-- Provided material follows --

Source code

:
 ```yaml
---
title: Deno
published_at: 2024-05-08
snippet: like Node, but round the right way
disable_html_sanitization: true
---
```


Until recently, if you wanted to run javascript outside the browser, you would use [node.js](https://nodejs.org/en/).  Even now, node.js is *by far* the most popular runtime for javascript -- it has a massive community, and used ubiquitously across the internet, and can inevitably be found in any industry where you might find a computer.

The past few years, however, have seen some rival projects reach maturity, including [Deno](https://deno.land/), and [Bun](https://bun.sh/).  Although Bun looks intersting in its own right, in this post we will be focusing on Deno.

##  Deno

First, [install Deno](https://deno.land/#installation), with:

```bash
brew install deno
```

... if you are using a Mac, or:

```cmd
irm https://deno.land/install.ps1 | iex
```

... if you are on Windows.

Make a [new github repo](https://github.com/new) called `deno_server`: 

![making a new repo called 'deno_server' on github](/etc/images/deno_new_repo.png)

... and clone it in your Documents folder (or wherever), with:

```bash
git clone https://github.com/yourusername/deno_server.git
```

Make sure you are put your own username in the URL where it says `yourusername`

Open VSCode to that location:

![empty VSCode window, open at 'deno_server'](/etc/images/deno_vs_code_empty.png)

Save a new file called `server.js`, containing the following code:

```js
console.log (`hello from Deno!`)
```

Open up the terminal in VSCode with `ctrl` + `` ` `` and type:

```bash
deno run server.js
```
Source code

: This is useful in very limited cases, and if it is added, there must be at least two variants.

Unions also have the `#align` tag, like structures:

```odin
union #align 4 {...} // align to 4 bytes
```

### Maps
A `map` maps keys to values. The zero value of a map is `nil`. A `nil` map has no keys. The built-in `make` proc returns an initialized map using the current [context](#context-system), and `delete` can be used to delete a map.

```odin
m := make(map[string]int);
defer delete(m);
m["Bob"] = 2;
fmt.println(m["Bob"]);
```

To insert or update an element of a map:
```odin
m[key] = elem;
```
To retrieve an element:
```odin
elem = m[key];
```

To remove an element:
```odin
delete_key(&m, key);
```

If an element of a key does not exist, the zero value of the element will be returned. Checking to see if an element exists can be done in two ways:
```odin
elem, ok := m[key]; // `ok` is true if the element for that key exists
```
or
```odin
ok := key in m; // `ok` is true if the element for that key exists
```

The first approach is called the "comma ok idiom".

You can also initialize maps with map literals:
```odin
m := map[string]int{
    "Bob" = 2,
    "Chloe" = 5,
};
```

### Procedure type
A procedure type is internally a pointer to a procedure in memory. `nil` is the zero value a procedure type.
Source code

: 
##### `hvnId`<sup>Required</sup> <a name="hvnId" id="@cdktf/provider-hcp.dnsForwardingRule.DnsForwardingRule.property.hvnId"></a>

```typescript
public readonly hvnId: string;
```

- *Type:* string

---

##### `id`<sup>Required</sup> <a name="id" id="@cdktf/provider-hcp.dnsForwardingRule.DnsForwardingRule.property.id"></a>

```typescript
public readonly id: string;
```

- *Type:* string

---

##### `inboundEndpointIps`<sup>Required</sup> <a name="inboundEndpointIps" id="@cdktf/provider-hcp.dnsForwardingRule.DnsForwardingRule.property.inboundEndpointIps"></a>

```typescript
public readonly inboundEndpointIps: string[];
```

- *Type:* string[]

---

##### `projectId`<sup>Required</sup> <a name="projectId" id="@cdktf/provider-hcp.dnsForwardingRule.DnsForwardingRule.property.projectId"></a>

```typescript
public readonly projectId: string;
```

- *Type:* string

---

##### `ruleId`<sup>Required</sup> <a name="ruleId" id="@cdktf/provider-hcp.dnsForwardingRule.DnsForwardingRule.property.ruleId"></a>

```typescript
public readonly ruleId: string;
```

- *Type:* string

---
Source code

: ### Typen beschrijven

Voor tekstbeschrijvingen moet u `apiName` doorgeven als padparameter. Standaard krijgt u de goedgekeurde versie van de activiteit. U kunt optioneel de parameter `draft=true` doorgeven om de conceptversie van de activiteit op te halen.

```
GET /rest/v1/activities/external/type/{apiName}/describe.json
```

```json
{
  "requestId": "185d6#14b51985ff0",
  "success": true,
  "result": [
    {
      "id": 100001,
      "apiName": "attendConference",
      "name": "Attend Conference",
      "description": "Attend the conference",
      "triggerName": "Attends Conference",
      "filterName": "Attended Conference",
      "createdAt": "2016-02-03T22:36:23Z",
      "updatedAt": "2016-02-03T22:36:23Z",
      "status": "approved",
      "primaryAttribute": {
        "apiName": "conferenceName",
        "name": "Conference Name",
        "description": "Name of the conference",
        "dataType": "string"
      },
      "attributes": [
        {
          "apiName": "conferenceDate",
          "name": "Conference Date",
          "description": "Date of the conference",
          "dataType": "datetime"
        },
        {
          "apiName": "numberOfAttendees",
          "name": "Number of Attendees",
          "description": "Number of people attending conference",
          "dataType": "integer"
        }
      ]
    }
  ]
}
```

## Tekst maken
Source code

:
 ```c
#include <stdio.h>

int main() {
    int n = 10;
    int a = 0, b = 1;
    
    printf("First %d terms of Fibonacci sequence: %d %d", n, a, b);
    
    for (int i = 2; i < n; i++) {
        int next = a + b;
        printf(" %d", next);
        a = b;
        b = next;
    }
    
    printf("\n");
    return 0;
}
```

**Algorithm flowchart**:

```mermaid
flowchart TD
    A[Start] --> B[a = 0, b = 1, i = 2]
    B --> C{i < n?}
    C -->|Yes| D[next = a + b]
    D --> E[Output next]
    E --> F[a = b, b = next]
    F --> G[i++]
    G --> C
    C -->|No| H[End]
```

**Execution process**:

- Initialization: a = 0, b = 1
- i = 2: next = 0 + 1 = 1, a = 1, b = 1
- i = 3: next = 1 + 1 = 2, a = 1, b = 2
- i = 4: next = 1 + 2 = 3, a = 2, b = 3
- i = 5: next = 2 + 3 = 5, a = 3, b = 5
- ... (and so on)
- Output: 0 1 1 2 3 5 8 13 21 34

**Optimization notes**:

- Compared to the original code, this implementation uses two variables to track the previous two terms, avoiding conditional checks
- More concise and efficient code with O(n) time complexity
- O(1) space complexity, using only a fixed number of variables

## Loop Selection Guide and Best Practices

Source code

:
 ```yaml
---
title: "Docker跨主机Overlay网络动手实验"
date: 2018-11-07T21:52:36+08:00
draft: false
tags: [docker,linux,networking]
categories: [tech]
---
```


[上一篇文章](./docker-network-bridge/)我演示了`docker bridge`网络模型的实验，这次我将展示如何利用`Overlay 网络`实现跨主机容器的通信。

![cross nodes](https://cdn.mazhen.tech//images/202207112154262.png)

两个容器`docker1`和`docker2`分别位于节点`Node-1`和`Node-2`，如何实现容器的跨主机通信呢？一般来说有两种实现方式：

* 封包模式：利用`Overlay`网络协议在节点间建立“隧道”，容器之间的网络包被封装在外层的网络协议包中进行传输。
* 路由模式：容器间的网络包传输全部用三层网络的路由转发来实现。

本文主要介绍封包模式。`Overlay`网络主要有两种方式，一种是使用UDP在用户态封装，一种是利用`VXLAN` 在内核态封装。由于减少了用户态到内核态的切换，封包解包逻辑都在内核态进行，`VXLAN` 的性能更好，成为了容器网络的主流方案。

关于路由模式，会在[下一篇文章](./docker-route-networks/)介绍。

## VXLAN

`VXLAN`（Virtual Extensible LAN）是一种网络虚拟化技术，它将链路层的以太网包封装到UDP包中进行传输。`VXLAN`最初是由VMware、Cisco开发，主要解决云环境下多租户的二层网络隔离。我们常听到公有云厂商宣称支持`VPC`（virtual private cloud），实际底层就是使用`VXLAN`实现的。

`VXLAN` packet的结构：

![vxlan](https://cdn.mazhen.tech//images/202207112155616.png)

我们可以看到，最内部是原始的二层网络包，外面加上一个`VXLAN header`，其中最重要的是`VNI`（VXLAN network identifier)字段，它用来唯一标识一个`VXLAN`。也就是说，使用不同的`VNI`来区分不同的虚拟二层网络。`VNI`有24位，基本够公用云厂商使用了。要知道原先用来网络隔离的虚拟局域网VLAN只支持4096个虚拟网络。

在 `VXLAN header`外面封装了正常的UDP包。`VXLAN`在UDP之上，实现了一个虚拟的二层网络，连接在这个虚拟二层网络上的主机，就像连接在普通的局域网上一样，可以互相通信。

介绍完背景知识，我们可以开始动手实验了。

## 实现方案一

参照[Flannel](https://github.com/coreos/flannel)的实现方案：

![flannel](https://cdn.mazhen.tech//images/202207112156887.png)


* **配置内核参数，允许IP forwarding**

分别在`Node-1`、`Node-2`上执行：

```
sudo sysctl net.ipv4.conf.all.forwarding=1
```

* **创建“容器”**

-- Provided material concluded --

▶ _Exercise requirements_
Gather each line of the listing that holds the string "used".

▶ _Exercise response_
Until recently, if you wanted to run javascript outside the browser, you would use [node.js](https://nodejs.org/en/).  Even now, node.js is *by far* the most popular runtime for javascript -- it has a massive community, and used ubiquitously across the internet, and can inevitably be found in any industry where you might find a computer.
A `map` maps keys to values. The zero value of a map is `nil`. A `nil` map has no keys. The built-in `make` proc returns an initialized map using the current [context](#context-system), and `delete` can be used to delete a map.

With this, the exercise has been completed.